[Stored data entries]
================

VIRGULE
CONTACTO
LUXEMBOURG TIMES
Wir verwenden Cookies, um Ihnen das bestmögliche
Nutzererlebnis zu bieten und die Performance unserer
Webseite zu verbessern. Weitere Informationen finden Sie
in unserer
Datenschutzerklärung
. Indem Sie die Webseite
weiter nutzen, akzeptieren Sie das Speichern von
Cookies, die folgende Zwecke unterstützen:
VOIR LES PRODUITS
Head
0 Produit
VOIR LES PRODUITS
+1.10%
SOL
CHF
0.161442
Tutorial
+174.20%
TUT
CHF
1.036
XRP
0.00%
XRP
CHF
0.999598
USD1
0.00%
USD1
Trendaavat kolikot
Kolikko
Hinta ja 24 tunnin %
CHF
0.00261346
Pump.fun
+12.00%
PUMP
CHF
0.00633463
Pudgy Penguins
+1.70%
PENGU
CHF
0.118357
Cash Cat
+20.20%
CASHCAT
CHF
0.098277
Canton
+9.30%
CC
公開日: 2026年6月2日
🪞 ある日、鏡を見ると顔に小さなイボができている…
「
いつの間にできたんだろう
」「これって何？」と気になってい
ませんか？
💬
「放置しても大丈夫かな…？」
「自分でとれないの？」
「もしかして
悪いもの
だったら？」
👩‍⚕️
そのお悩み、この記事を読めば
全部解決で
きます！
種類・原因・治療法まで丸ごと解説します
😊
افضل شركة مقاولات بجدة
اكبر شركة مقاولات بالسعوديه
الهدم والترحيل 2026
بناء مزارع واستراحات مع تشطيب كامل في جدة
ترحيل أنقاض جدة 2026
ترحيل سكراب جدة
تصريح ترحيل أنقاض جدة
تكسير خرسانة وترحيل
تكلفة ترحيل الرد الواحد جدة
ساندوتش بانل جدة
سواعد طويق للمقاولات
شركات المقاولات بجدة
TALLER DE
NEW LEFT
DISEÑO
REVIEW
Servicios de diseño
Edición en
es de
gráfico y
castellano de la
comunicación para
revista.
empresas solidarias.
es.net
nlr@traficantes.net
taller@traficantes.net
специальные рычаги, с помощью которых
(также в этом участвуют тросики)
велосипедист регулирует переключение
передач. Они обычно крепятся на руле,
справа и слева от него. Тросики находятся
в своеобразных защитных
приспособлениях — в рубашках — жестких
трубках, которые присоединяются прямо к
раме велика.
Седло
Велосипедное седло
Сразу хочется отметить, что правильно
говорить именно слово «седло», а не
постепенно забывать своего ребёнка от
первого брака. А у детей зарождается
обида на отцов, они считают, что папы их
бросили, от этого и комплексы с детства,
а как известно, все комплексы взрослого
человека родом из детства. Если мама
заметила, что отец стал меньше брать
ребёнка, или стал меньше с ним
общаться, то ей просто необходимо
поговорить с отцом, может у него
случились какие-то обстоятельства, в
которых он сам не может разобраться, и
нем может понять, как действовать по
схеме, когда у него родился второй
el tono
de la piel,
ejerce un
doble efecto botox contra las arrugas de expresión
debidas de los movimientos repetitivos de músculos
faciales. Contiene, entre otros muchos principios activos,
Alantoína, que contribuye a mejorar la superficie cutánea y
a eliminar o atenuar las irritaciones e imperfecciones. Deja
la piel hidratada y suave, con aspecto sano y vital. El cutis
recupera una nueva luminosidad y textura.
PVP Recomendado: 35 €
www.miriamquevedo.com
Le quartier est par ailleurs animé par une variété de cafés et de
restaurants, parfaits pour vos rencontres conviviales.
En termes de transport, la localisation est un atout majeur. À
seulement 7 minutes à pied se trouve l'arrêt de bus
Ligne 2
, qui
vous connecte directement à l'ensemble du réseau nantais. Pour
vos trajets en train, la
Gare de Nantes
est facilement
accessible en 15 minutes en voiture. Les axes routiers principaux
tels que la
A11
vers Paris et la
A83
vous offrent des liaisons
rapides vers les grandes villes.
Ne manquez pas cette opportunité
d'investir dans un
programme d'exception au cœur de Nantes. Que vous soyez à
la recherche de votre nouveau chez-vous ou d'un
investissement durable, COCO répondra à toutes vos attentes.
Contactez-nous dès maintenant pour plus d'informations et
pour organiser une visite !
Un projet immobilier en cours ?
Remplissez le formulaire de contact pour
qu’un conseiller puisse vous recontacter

================

[WORK ITEM]: Each line in the records that carries "أنقاض" must be copied out.

[RESPONSE]:
ترحيل أنقاض جدة 2026
تصريح ترحيل أنقاض جدة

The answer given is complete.